Thursday 28 July 2022

Welcoming Karen Louise Hollis to the blog!

 Today I am delighted to welcome another new guest to the blog! Karen Louise Hollis had dropped by to tell us all about the first title in her Whitlock Close series, which is set in the the 1980's. 

Welcome Karen!


I love books and especially ones like Heidi’s which have such a strong sense of community and place. My perfect book series are the ones where you look forward to the latest release and finding out what the characters have been up to since you last read about them. All of this was really the inspiration for my debut novel Welcome to Whitlock Close, which came out in May.

It is set in the 1980s, with each book (There will hopefully be five in the series!) following a year of the residents of Whitlock Close. There are eight houses in the cul-de-sac and the books follow the lives of all those that live there. The initial main focus is on the Thorpe family – Robert, Sandra and their daughter Louise. They move from Lincoln to New Barnham - a village seven miles away, just in time for Louise to start at secondary school there. So it’s a big move for her and her mother, who both know no-one in the village and need to find friends. Robert still works in Lincoln as a journalist on the local newspaper, so less has changed for him. Each book follows a year at secondary school for Louise.

But the book doesn’t just focus on the Thorpe family. There’s a whole street full of characters to fall in love with and each one has their own problems to face and their own joys to celebrate. From feedback I have received, one of the characters that readers love is Nora. She starts off as an annoying neighbour, the sort who peers out from behind her curtains to see what’s going on. But things happen to soften her and soon she’s back friends with Mabel. The two of them live next door, and being both widowed women of a similar age, they should be best pals. But they fell out over something neither can recall and the feud continued much longer than it should have. Not that it’ll be plain sailing from now on…

We have a local book club, a Twinning Committee for the village’s annual trip to France and Louise joins the local gymnastics club. There’s a former actor struggling with addiction and depression who moves to the village for anonymity and the first black family to move in! Oh yes, it’s all happening in Whitlock Close! 

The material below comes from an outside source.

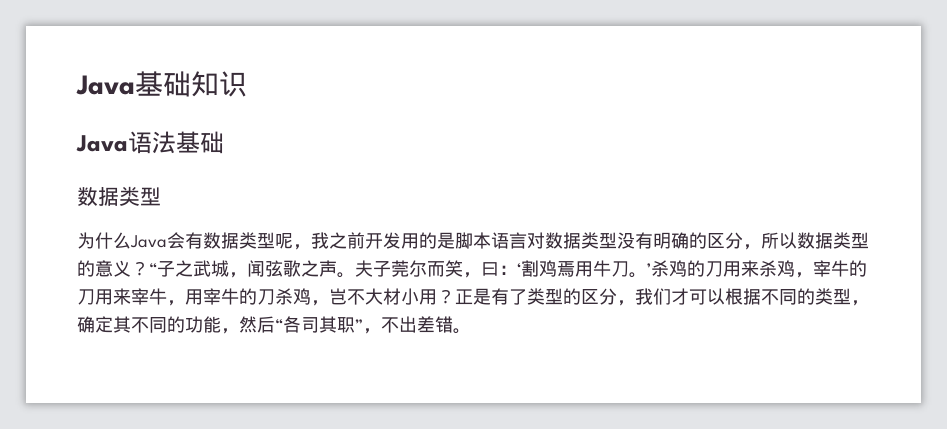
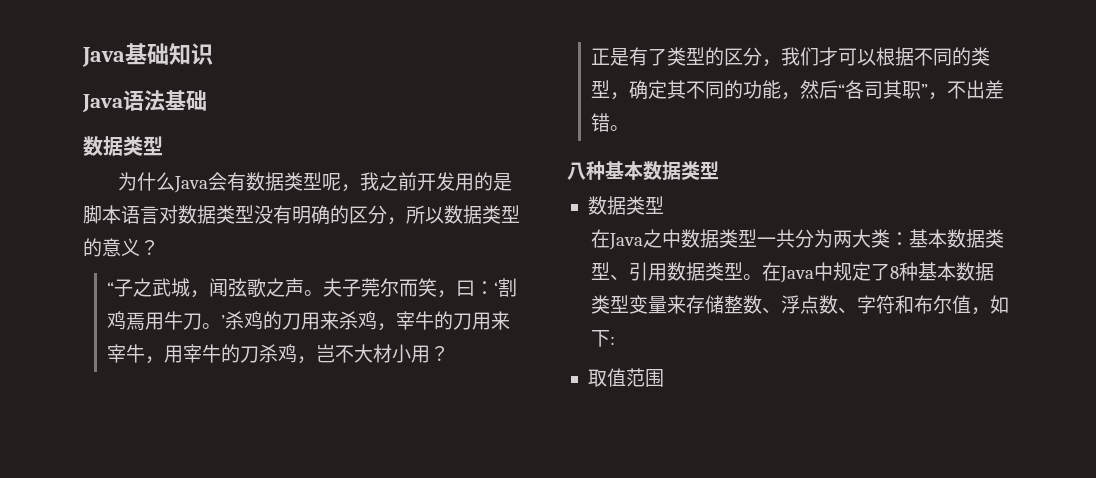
(149, 268) none -> (159, 247) //
(455, 296) none -> (450, 353) //
(471, 331) none -> [567,161,719,180] [587,196,664,215] [591,229,1005,250] [591,262,995,283] [591,295,1010,315] [591,330,616,347] [587,368,664,387] // 八种基本数据类型 // 数据类型 // 在Java之中数据类型一共分为两大类：基本数据类型、引用数据类型。在Java中规定了8种基本数据类型变量来存储整数、浮点数、字符和布尔值，如下: // 取值范围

My aim was to write a novel that reflected real life, but I wanted to set it before all the worries of global warming and the war in Ukraine. It had to be before mobile phones and the internet. I loved the 1980s and had a lovely childhood, growing up in a beautiful village and going to a great school. So I wanted my novel to be realistic and believable, but with a fair sprinkling of nostalgia and escapism. 

Being a big lover of animals too, there are plenty of those in the story, including my own pets from childhood – my dog Lady Olga (a Cavalier King Charles Spaniel) and our cats Mitty and Tabina. There is admittedly quite a lot of me in the novel, but hopefully that adds to the story.

I was also very keen to include characters of all ages, because as I’m now 52, I find I am more interested in novels featuring older people. A romcom about a slim, rich, beautiful twenty-something is fine, but I’m much more likely to relate to an overweight, ageing, often skint single mother whose stretchmarks prevent any stomach showing, no matter how hot the weather gets. 

I also truly believe that everyone has a story to tell. I find this with my non-fiction books, where I’m interviewing gymnasts who have competed for their country over the years. But it’s true in fiction too – all my characters start at one place and end up somewhere else. Because we all go on a journey and that’s the interesting bit…

Welcome to Whitlock Close is available from Amazon in paperback and e-book

Buy the book

My non-fiction books on gymnastics, Doctor Who and motherhood, plus my poetry collections are available from karenlouisehollis.co.uk


Karen Louise Hollis was born in Lincoln, England in 1969. She loved writing from an early age, being the daughter of two journalists. She is a mum to five children and a grandma to three grandchildren. She lives with her mother, youngest son and their cat Socks and enjoys sewing, history, politics and catch-up TV, when she is not reading or writing. She has had over twenty books published. Welcome to Whitlock Close is her first novel.